Animal services officers were called just before 5 a.m. local time on Aug. 10 to the city of Cibolo, located just outside of San Antonio, after someone out walking their dog found the python hiding under a vehicle. The department shared a photo of the officers holding the snake on its Facebook page, asking for the owner to come forward.
Hours later, Cibolo Animal Services shared an update that the python had been returned to its home.
The owner later told KSAT in San Antonio that she was thankful to have her pet back, which is a 6-year-old named Shadow and measures about 12 feet long. She suspected that someone had actually tried to steal the reticulated python.
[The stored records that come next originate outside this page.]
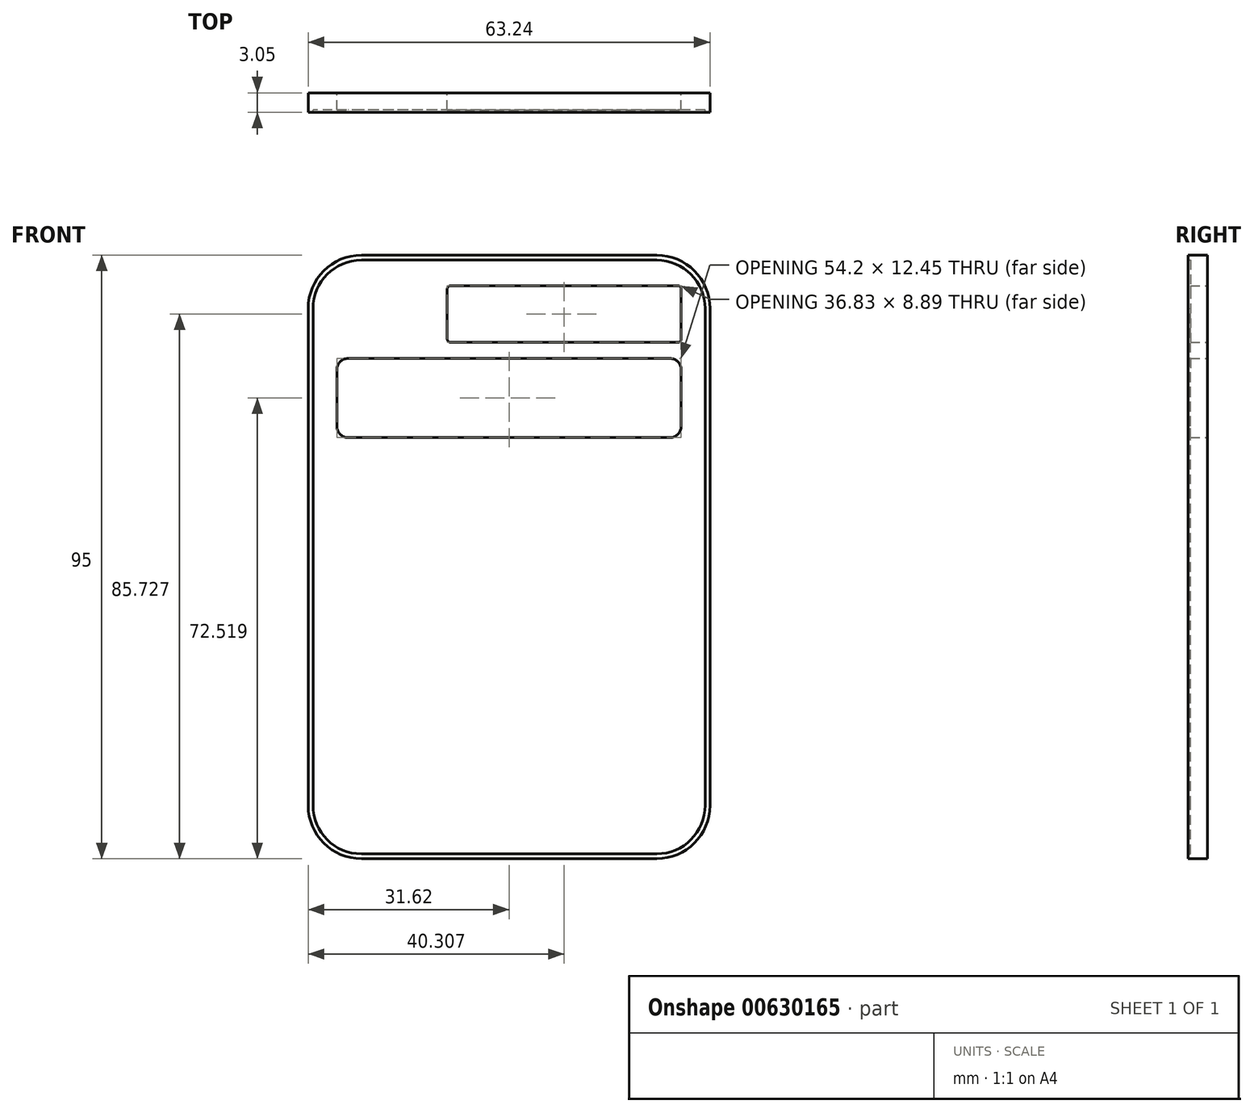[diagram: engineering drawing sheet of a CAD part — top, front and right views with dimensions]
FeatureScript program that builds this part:
annotation { "Feature Type Name" : "Feature", "Feature Type Description" : "" }
export const myFeature = defineFeature(function(context is Context, id is Id, definition is map)
    precondition{}
    {
        {
            var Q0;
            Q0=qCreatedBy(makeId("Front.planeOp"),FACE);
            var sketch = newSketch(context, id + "F0", { "sketchPlane" : qUnion([Q0])});
            skLineSegment(sketch, "E0.bottom", {"start": v(23.24, -46.74) * mm, "end": v(-23.24, -46.74) * mm});
            skLineSegment(sketch, "E0.top", {"start": v(23.24, 46.74) * mm, "end": v(-23.24, 46.74) * mm});
            skLineSegment(sketch, "E0.left", {"start": v(30.86, -39.12) * mm, "end": v(30.86, 39.12) * mm});
            skLineSegment(sketch, "E0.right", {"start": v(-30.86, -39.12) * mm, "end": v(-30.86, 39.12) * mm});
            skPoint(sketch, "E0.middle", {"position": v(0, 0) * mm});
            skPoint(sketch, "E1.visualSharp", {"position": v(-30.86, 46.74) * mm});
            skArc(sketch, "E1.filletArc", {"start": v(-23.24, 46.74) * mm, "mid": v(-28.63, 44.5) * mm, "end": v(-30.86, 39.12) * mm});
            skPoint(sketch, "E2.visualSharp", {"position": v(30.86, 46.74) * mm});
            skArc(sketch, "E2.filletArc", {"start": v(30.86, 39.12) * mm, "mid": v(28.63, 44.5) * mm, "end": v(23.24, 46.74) * mm});
            skPoint(sketch, "E3.visualSharp", {"position": v(-30.86, -46.74) * mm});
            skArc(sketch, "E3.filletArc", {"start": v(-30.86, -39.12) * mm, "mid": v(-28.63, -44.5) * mm, "end": v(-23.24, -46.74) * mm});
            skPoint(sketch, "E4.visualSharp", {"position": v(30.86, -46.74) * mm});
            skArc(sketch, "E4.filletArc", {"start": v(23.24, -46.74) * mm, "mid": v(28.63, -44.5) * mm, "end": v(30.86, -39.12) * mm});
            skArc(sketch, "E5.0", {"start": v(-31.62, -39.12) * mm, "mid": v(-29.17, -45.04) * mm, "end": v(-23.24, -47.5) * mm});
            skLineSegment(sketch, "E5.1", {"start": v(23.24, -47.5) * mm, "end": v(-23.24, -47.5) * mm});
            skLineSegment(sketch, "E5.2", {"start": v(-31.62, -39.12) * mm, "end": v(-31.62, 39.12) * mm});
            skArc(sketch, "E5.3", {"start": v(23.24, -47.5) * mm, "mid": v(29.17, -45.04) * mm, "end": v(31.62, -39.12) * mm});
            skArc(sketch, "E5.4", {"start": v(-23.24, 47.5) * mm, "mid": v(-29.17, 45.04) * mm, "end": v(-31.62, 39.12) * mm});
            skLineSegment(sketch, "E5.5", {"start": v(23.24, 47.5) * mm, "end": v(-23.24, 47.5) * mm});
            skArc(sketch, "E5.6", {"start": v(31.62, 39.12) * mm, "mid": v(29.17, 45.04) * mm, "end": v(23.24, 47.5) * mm});
            skLineSegment(sketch, "E5.7", {"start": v(31.62, -39.12) * mm, "end": v(31.62, 39.12) * mm});
            skLineSegment(sketch, "E6.bottom", {"start": v(25.32, 18.8) * mm, "end": v(-25.32, 18.8) * mm});
            skLineSegment(sketch, "E6.top", {"start": v(25.32, 31.24) * mm, "end": v(-25.32, 31.24) * mm});
            skLineSegment(sketch, "E6.left", {"start": v(27.1, 20.57) * mm, "end": v(27.1, 29.46) * mm});
            skLineSegment(sketch, "E6.right", {"start": v(-27.1, 20.57) * mm, "end": v(-27.1, 29.46) * mm});
            skPoint(sketch, "E6.middle", {"position": v(0, 25.02) * mm});
            skPoint(sketch, "E7.visualSharp", {"position": v(27.1, 31.24) * mm});
            skArc(sketch, "E7.filletArc", {"start": v(27.1, 29.46) * mm, "mid": v(26.58, 30.72) * mm, "end": v(25.32, 31.24) * mm});
            skPoint(sketch, "E8.visualSharp", {"position": v(27.1, 18.8) * mm});
            skArc(sketch, "E8.filletArc", {"start": v(25.32, 18.8) * mm, "mid": v(26.58, 19.32) * mm, "end": v(27.1, 20.57) * mm});
            skPoint(sketch, "E9.visualSharp", {"position": v(-27.1, 18.8) * mm});
            skArc(sketch, "E9.filletArc", {"start": v(-27.1, 20.57) * mm, "mid": v(-26.58, 19.32) * mm, "end": v(-25.32, 18.8) * mm});
            skPoint(sketch, "E10.visualSharp", {"position": v(-27.1, 31.24) * mm});
            skArc(sketch, "E10.filletArc", {"start": v(-25.32, 31.24) * mm, "mid": v(-26.58, 30.72) * mm, "end": v(-27.1, 29.46) * mm});
            skLineSegment(sketch, "E11.bottom", {"start": v(-9.22, 42.67) * mm, "end": v(26.6, 42.67) * mm});
            skLineSegment(sketch, "E11.top", {"start": v(-9.22, 33.78) * mm, "end": v(26.6, 33.78) * mm});
            skLineSegment(sketch, "E11.left", {"start": v(-9.73, 42.16) * mm, "end": v(-9.73, 34.3) * mm});
            skLineSegment(sketch, "E11.right", {"start": v(27.1, 42.16) * mm, "end": v(27.1, 34.3) * mm});
            skPoint(sketch, "E12.visualSharp", {"position": v(-9.73, 42.67) * mm});
            skArc(sketch, "E12.filletArc", {"start": v(-9.22, 42.67) * mm, "mid": v(-9.58, 42.52) * mm, "end": v(-9.73, 42.16) * mm});
            skPoint(sketch, "E13.visualSharp", {"position": v(-9.73, 33.78) * mm});
            skArc(sketch, "E13.filletArc", {"start": v(-9.73, 34.3) * mm, "mid": v(-9.58, 33.93) * mm, "end": v(-9.22, 33.78) * mm});
            skPoint(sketch, "E14.visualSharp", {"position": v(27.1, 33.78) * mm});
            skArc(sketch, "E14.filletArc", {"start": v(26.6, 33.78) * mm, "mid": v(26.95, 33.93) * mm, "end": v(27.1, 34.3) * mm});
            skPoint(sketch, "E15.visualSharp", {"position": v(27.1, 42.67) * mm});
            skArc(sketch, "E15.filletArc", {"start": v(27.1, 42.16) * mm, "mid": v(26.95, 42.52) * mm, "end": v(26.6, 42.67) * mm});
            skSolve(sketch);
        }
        {
            var Q0;
            Q0=makeQuery(id+"F0.imprint","IMPRINT",FACE,{"disambiguationData":[TD([[makeQuery(id+"F0.imprint","IMPRINT",EDGE,{"derivedFrom":sQuery(id+"F0.wireOp",EDGE,"E0.bottom")}),1.0]])]});
            extrude(context, id + "F1", {"entities" : qUnion([Q0]), "depth" : 3.05 * mm, "offsetDistance" : 25.4 * mm});
        }
        {
            var Q0;
            Q0=makeQuery(id+"F0.imprint","IMPRINT",FACE,{"disambiguationData":[TD([[makeQuery(id+"F0.imprint","IMPRINT",EDGE,{"derivedFrom":sQuery(id+"F0.wireOp",EDGE,"E0.bottom")}),-1.0]])]});
            extrude(context, id + "F2", {"entities" : qUnion([Q0]), "operationType" : NewBodyOperationType.ADD, "depth" : 2.67 * mm, "offsetDistance" : 25.4 * mm});
        }
    });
"She was on my backporch in her LOCKED enclosure," owner Leah Garcia posted on a neighborhood Facebook page, according to KSAT. "When I came out to tend to her, the lock was on the ground in front of her enclosure and her sliding door was open just a tiny bit & she was gone."
Garcia told the local news station that she planned to get locks for her gates and move Shadow inside her home. Garcia said she has a recreational controlled exotic snake permit to keep the pet.
"I want to thank all the officers and Cibolo PD for making sure my baby was safe and wasn’t harmed," Garcia added.
The reticulated python named "Shadow" is pictured on the morning of Aug. 10, 2022, in Cibolo, Texas. (Credit: Cibolo Animal Services)
The reticulated python is considered the world’s longest snake, native to Southeast and South Asia, and regularly grow to over 16 feet, according to Reptiles Magazine and Zoo Atlanta. The largest recorded reticulated python in a zoological environment was 28.5 feet long and about 320 pounds.
In the wild, reticulated pythons eat a wide variety of mostly bird and mammal prey, including large species such as deer or boar, according to the zoo. They can reach ages beyond 20 years.
"While reticulated pythons have a reputation for being aggressive, they generally do not display aggression when handled regularly in zoological settings. Despite heavy hunting pressures for the commercial skin trade, on top of opportunistic persecution by humans, this species manages to maintain relatively large populations even in heavily populated areas," Zoo Atlanta states.
This story was reported from Cincinnati.